There are also subsidies paid to coal-fired power stations under schemes to ensure secure electricity supplies, which undermines the carbon price put in to push up the cost of highly-polluting power.

These schemes, the capacity market and supplementary balancing reserve, benefit coal plants to the tune of almost £200 million a year, the report estimates.

The Government has committed to phasing out polluting coal-fired power plants by 2025, and Britain had its first full day without coal generating any electricity since the 19th century in April.

Elsewhere Germany accounted for more than £1.7bn in subsidies (2bn euro), while across the 10 countries, just 14 per cent of money identified as subsidies was being paid to support a transition for communities and workers away from fossil fuels.

Report author Shelagh Whitley, head of the climate and energy programme at ODI, said: “European countries need to phase out coal if they are to meet the Paris climate agreement targets, fight air pollution and support a change to low-carbon energy systems.

“However as our research shows, governments are continuing to provide lifelines to coal by handing over new subsidies without which the coal industry would not be economically viable.

“Governments in Europe must stick to their promise to shift to low-carbon and efficient energy systems and focus any remaining subsidies on supporting workers and communities to move away from fossil fuels.”

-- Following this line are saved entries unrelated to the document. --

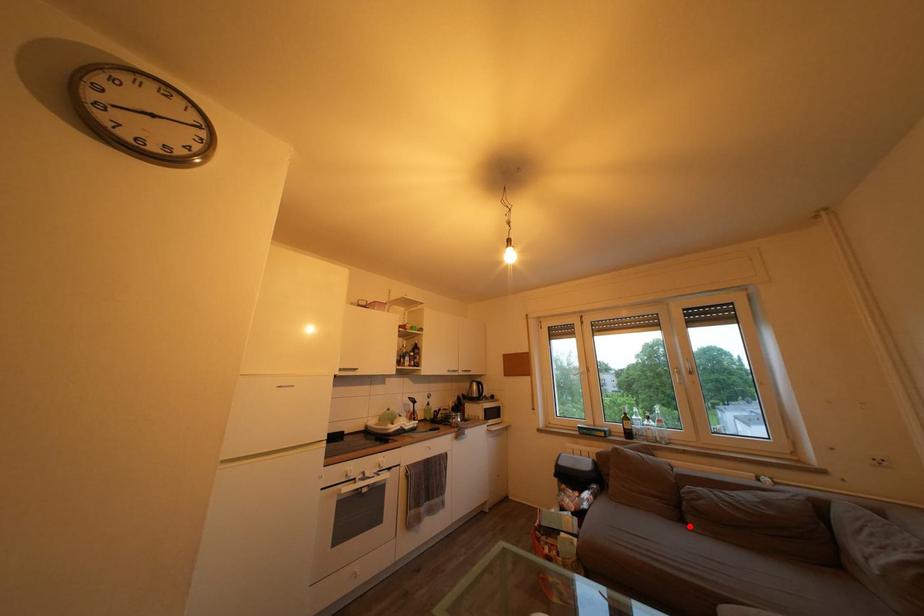
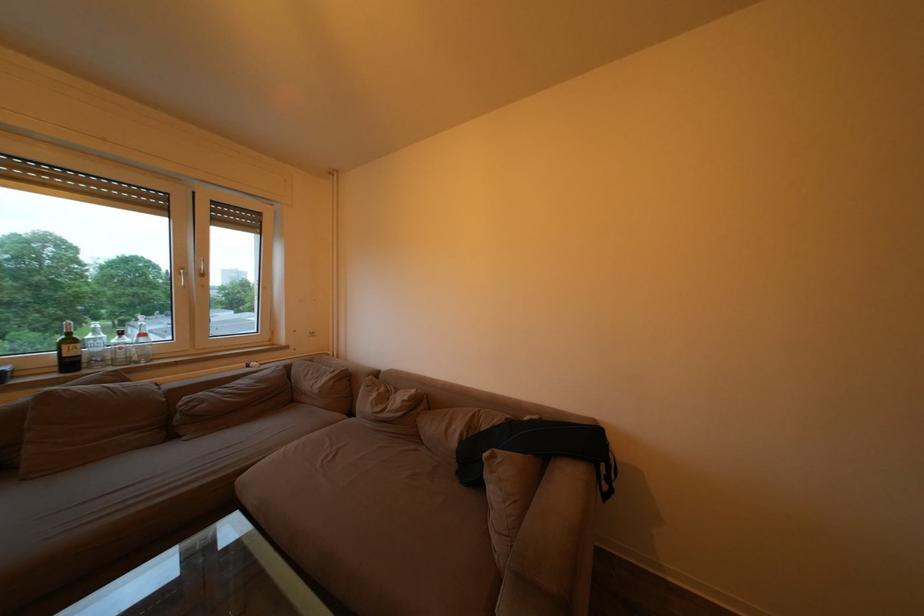
Where in the second image is the point corresponding to the highlighted location from the first image?

(178, 443)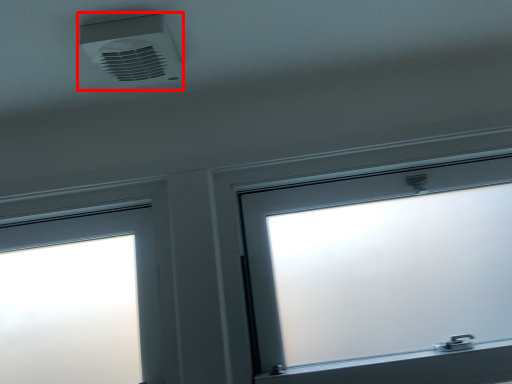
Question: From the image's perspective, what is the correct spatial relationship of air conditioning (annotated by the red box) in relation to window?

Choices:
 (A) above
 (B) below

Answer: (A)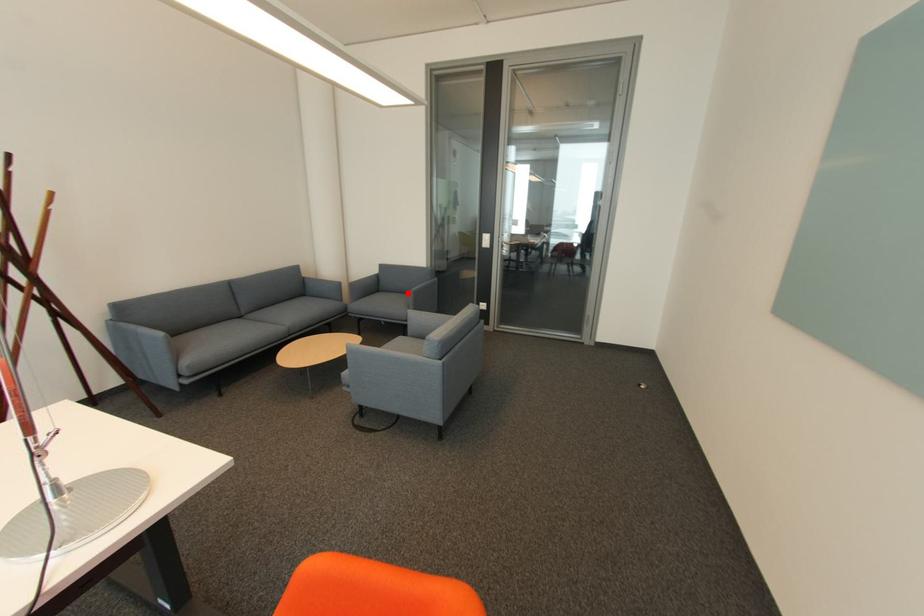
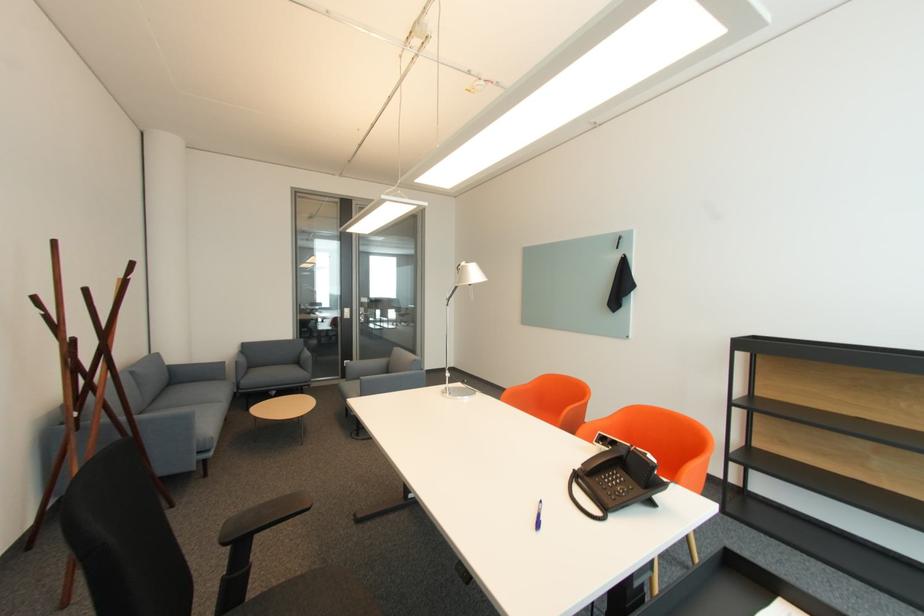
Where in the second image is the point corresponding to the highlighted location from the first image?

(282, 365)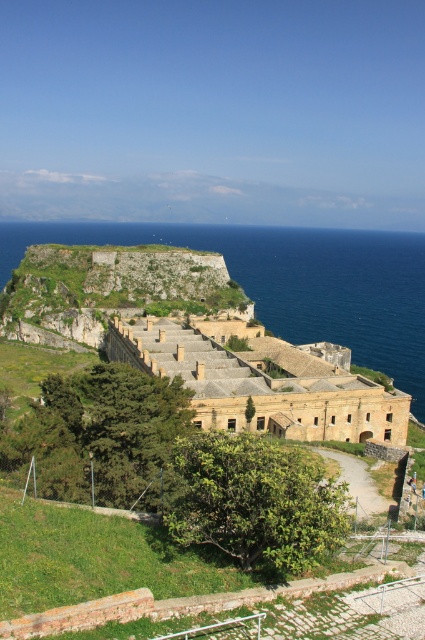
Consider the image. Which is more to the left, blue water at center or green mossy stone wall at center?

green mossy stone wall at center is more to the left.

In the scene shown: Does blue water at center have a lesser height compared to green mossy stone wall at center?

No.

The height and width of the screenshot is (640, 425). I want to click on blue water at center, so click(294, 282).

Does point (362, 403) lie behind point (90, 288)?

That is False.

Between beige stone building at center and green mossy stone wall at center, which one appears on the left side from the viewer's perspective?

green mossy stone wall at center

Identify the location of beige stone building at center. click(261, 385).

Who is lower down, blue water at center or beige stone building at center?

beige stone building at center is lower down.

Between blue water at center and beige stone building at center, which one appears on the right side from the viewer's perspective?

beige stone building at center is more to the right.

Find the location of a particular element. blue water at center is located at coordinates (294, 282).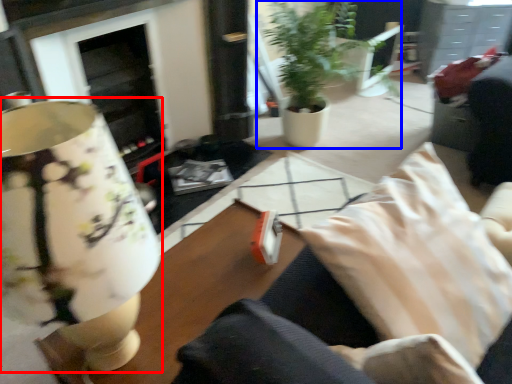
Question: Which object appears farthest to the camera in this image, table lamp (highlighted by a red box) or houseplant (highlighted by a blue box)?

Choices:
 (A) table lamp
 (B) houseplant

Answer: (B)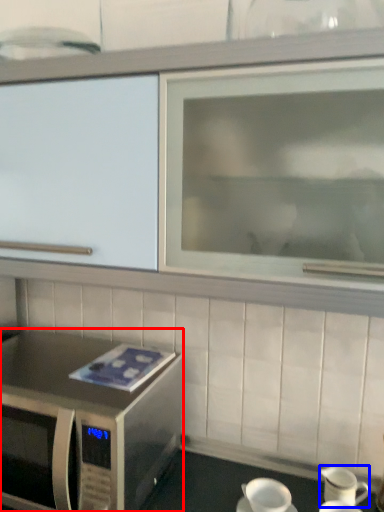
Question: Which point is closer to the camera, microwave oven (highlighted by a red box) or tableware (highlighted by a blue box)?

Choices:
 (A) microwave oven
 (B) tableware

Answer: (A)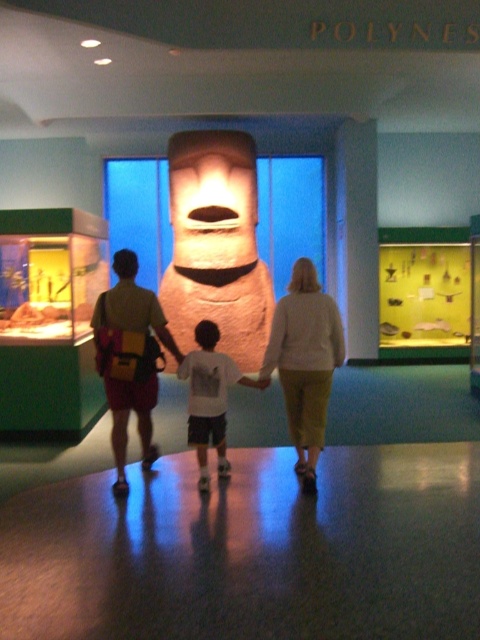
From the picture: You are a tour guide leading a group through the museum. You need to direct visitors to the matte stone statue at center and the light beige sweater at center. Which object is closer to the left side of the scene?

The matte stone statue at center is positioned to the left of the light beige sweater at center, so it is closer to the left side of the scene.

You are a museum visitor who wants to take a photo of the Moai statue without any obstruction. You notice a yellow backpack at center and a white cotton shirt at center in your camera frame. Which object is less likely to block your view of the statue?

The yellow backpack at center is thinner than the white cotton shirt at center, so it is less likely to block your view of the statue.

Last month The Yorkshire Post reported that the industrial revolution had turned full circle, as for the first time in 135 years Britain kept its lights on without coal to stoke the boiler.

As the clock struck midnight on April 21, the country completed its first full day fuelled only by greener alternatives.

The last coal-free day was in 1882, before the opening of the world’s first centralised public coal-fired generator at Holborn Viaduct in London.

The National Grid’s electricity control room tweeted: “It looks likely that today will be the first ever working day in Britain without coal since the industrial revolution.”

Three decades ago, Yorkshire had 56 collieries. The last two, Kellingley, near Pontefract, and Hatfield, in Doncaster, closed in 2015.

The coal-fired Ferrybridge C power station, in Kellingley’s shadow, followed a few months later.